Characterization of CRF56_cpx, a new circulating B/CRF02/G recombinant form identified in MSM in France.

Several B/CRF02_AG Unique Recombinant Forms (URFs) have previously been identified in France. Here we show that one of them (URF5_B/02/G) is emerging in MSM, a high-risk population where HIV incidence and number of superinfections are increasing. We describe this new Circulating Recombinant Form, CRF56_cpx, estimate the time to its most recent common ancestor, investigate its origins and show that it probably shares common ancestors with strains from the East Mediterranean.

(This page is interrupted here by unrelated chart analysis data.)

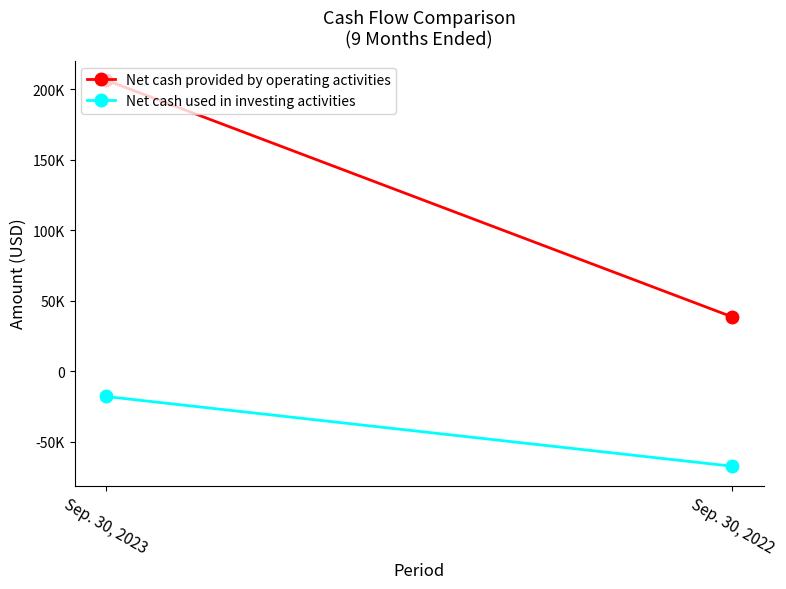

What is the value of the Net cash used in investing activities point at the 1st from the left?

-17839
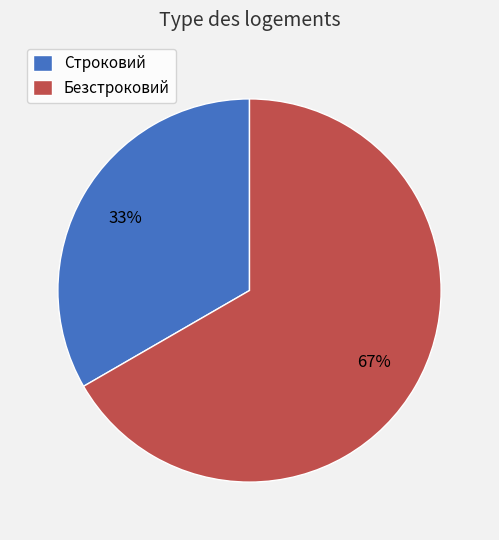

What is the smallest slice in the pie chart?

Строковий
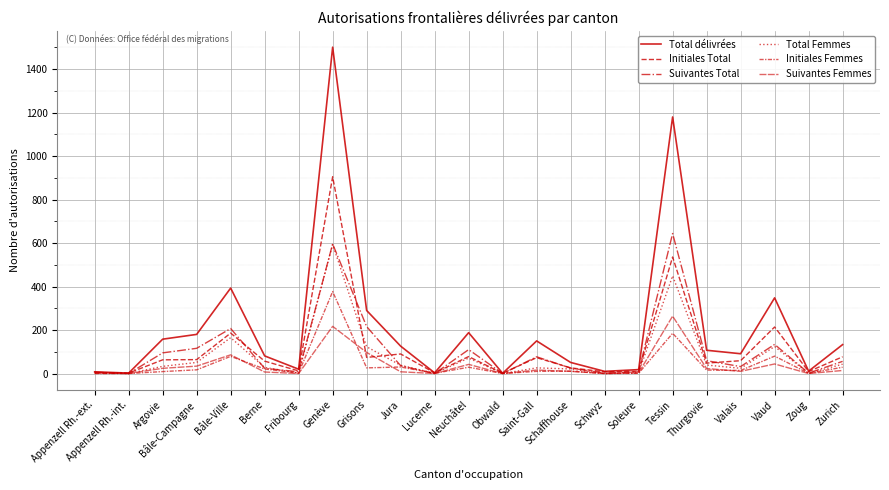

Does the chart have visible grid lines?

Yes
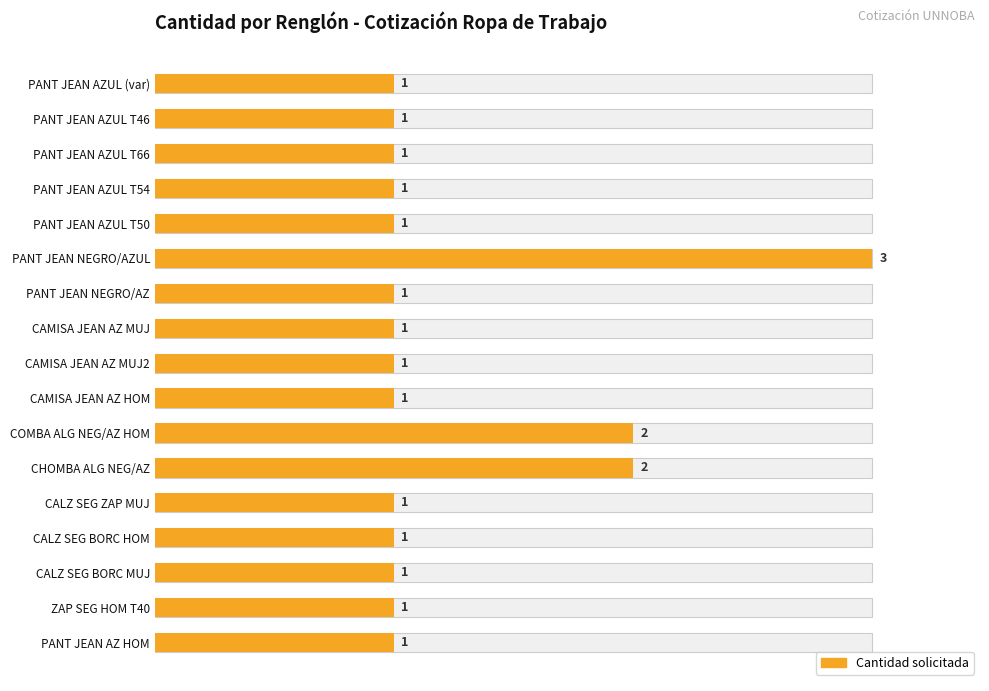

Between 2 and 10, which is larger?

10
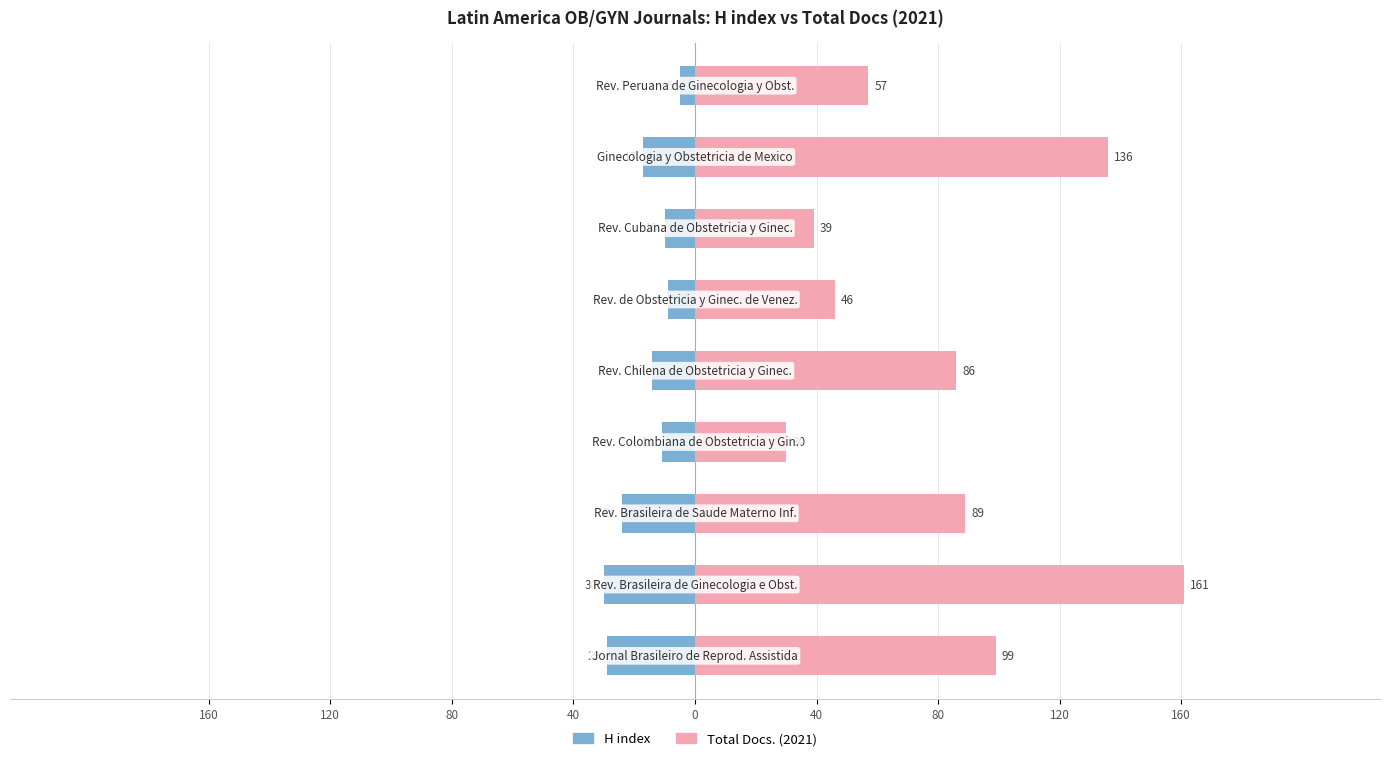

Rank the series at 80 from lowest to highest value.

H index, Total Docs. (2021)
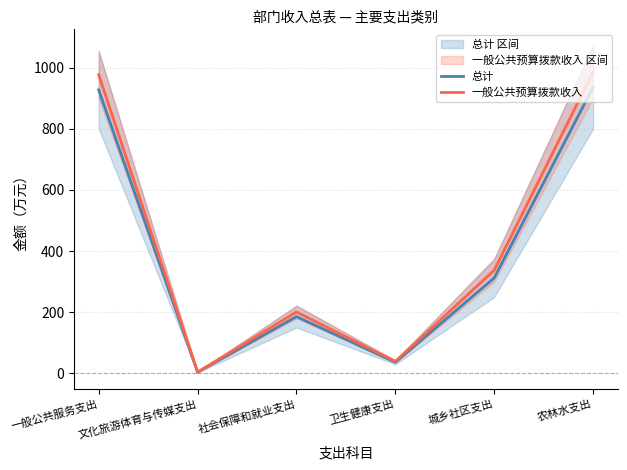

At how many categories does at least one series exceed 99?

4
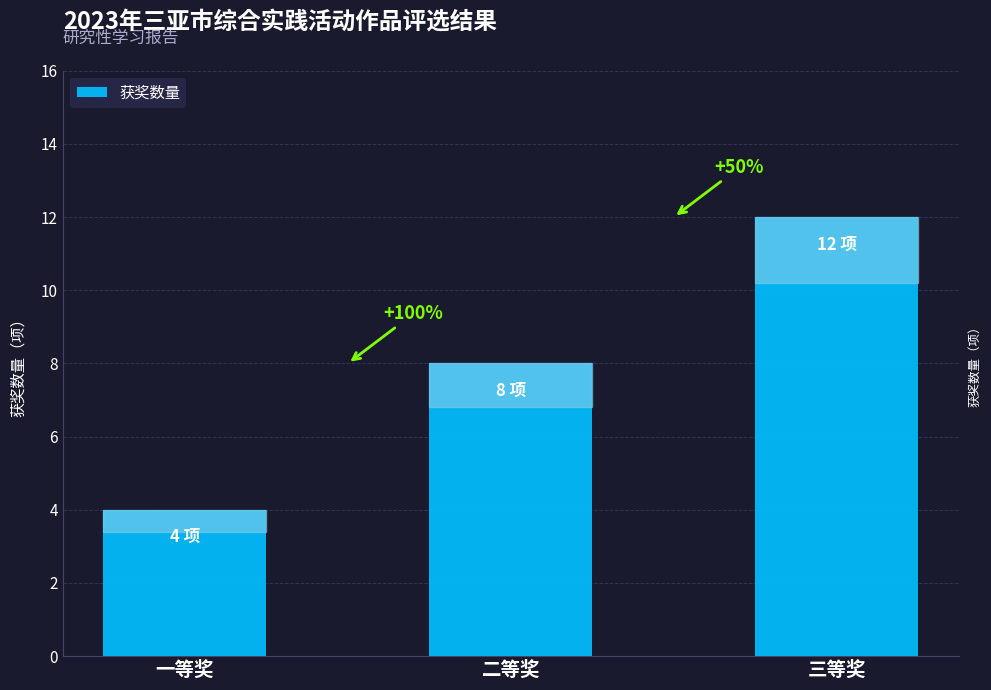

How many bars are there in total?

3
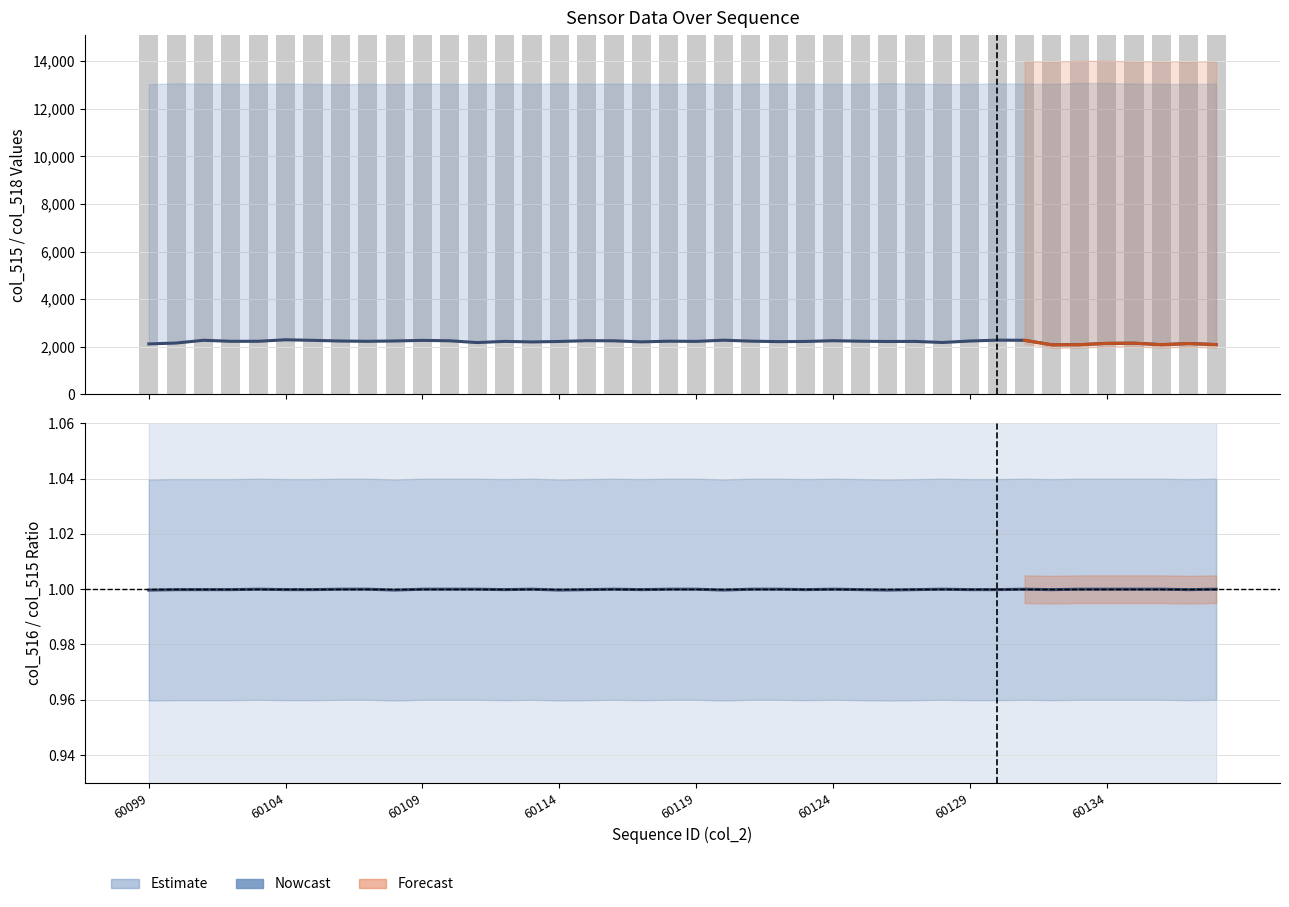

At which label is col_517 closest to 0?

60099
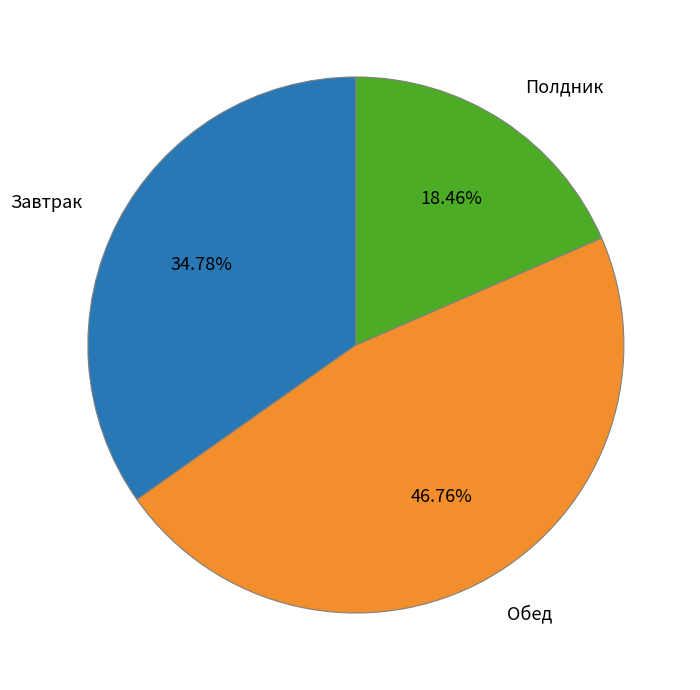

How many slices are in this pie chart?

3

The Two-Phase Emergence of Non Pandemic HIV-1 Group O in Cameroon

Unlike the pandemic form of HIV-1 (group M), group O viruses are endemic in west central Africa, especially in Cameroon. However, little is known about group O’s genetic evolution, and why this highly divergent lineage has not become pandemic. Using a unique and large set of group O sequences from samples collected from 1987 to 2012, we find that this lineage has evolved in successive slow and fast phases of diversification, with a most recent common ancestor estimated to have existed around 1930 (1914–1944). The most rapid periods of diversification occurred in the 1950s and in the 1980s, and could be linked to favourable epidemiological contexts in Cameroon. Group O genetic diversity reflects this two-phase evolution, with two distinct populations potentially having different viral properties. The currently predominant viral population emerged in the 1980s, from an ancient population which had first developed in the 1950s, and is characterized by higher growth and evolutionary rates, and the natural presence of the Y181C resistance mutation, thought to confer a phenotypic advantage. Our findings show that although this evolutionary pattern is specific to HIV-1 group O, it paralleled the early spread of HIV-1 group M in the Democratic Republic of Congo. Both viral lineages are likely to have benefited from similar epidemiological contexts. The relative role of virological and social factors in the distinct epidemic histories of HIV-1 group O and M needs to be reassessed.